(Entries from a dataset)
Start

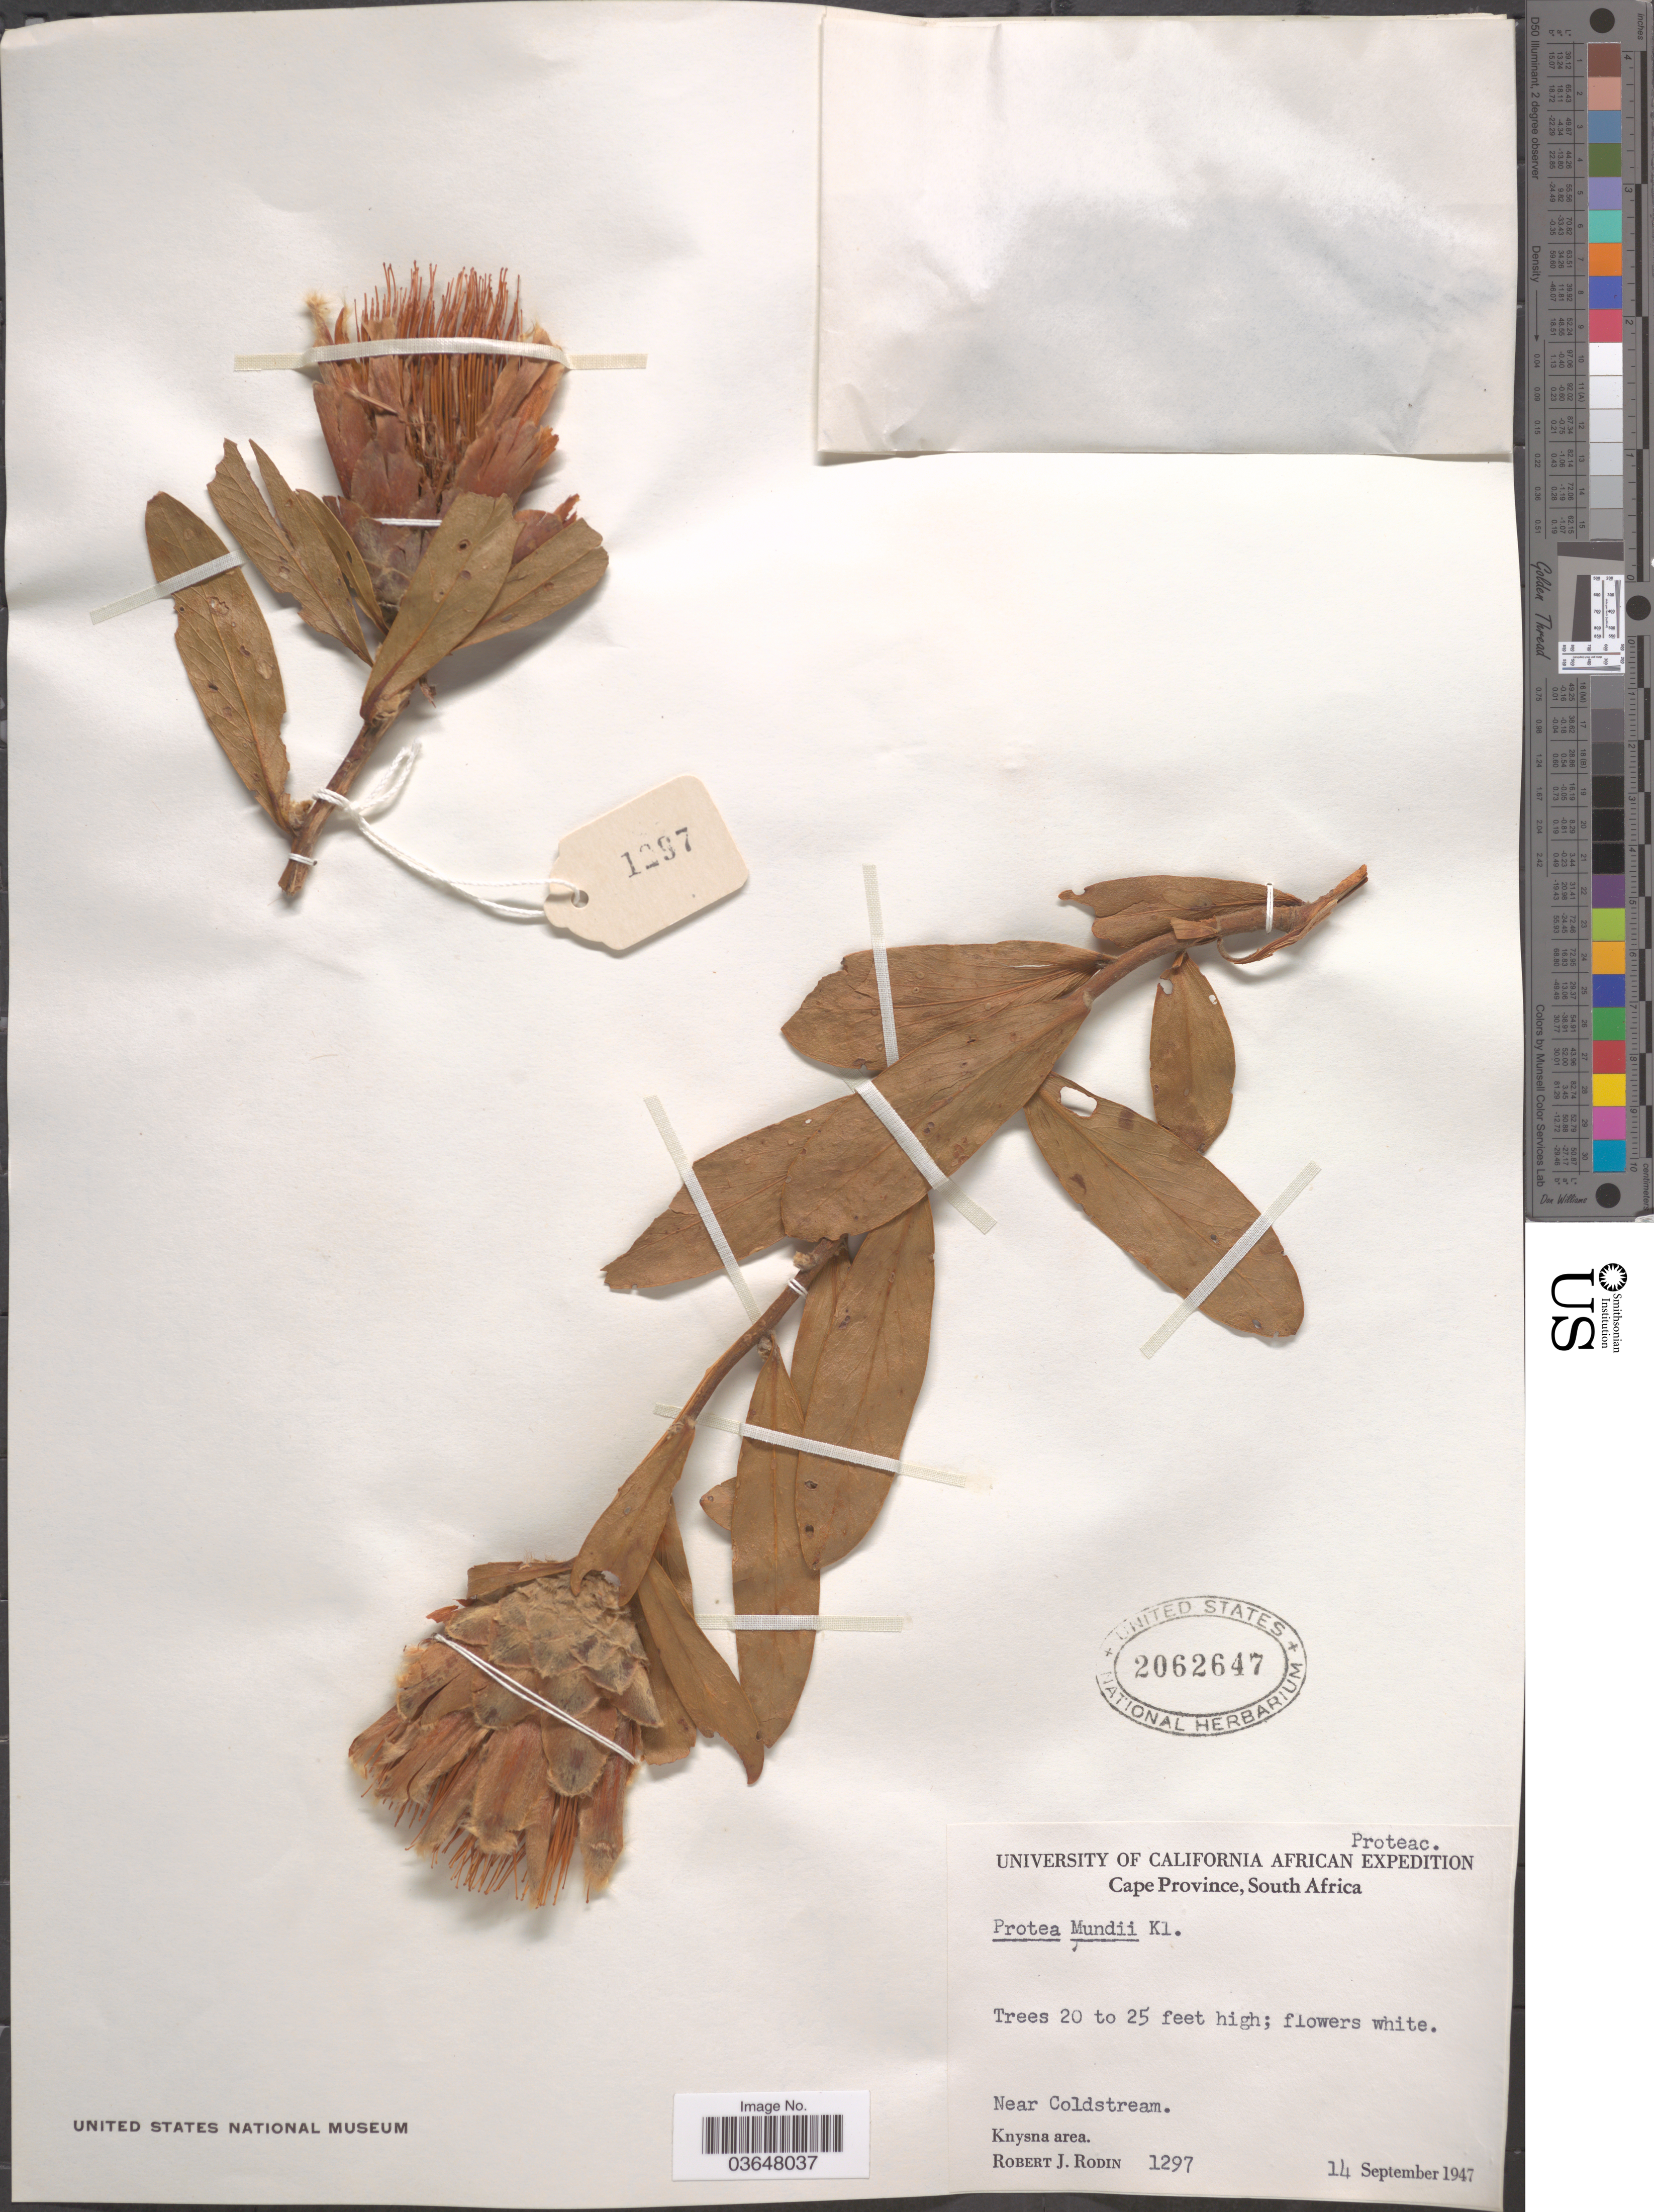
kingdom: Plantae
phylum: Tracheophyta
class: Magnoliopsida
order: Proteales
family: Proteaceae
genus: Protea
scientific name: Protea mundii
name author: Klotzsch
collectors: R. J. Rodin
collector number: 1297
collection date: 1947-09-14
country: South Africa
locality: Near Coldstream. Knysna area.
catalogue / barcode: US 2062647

End

### Prompt
Can you rewrite the records with "collection date" replaced by "date collected", leaving everything else unchanged and the pictures out?

### Completed exercise
kingdom: Plantae
phylum: Tracheophyta
class: Magnoliopsida
order: Proteales
family: Proteaceae
genus: Protea
scientific name: Protea mundii
name author: Klotzsch
collectors: R. J. Rodin
collector number: 1297
date collected: 1947-09-14
country: South Africa
locality: Near Coldstream. Knysna area.
catalogue / barcode: US 2062647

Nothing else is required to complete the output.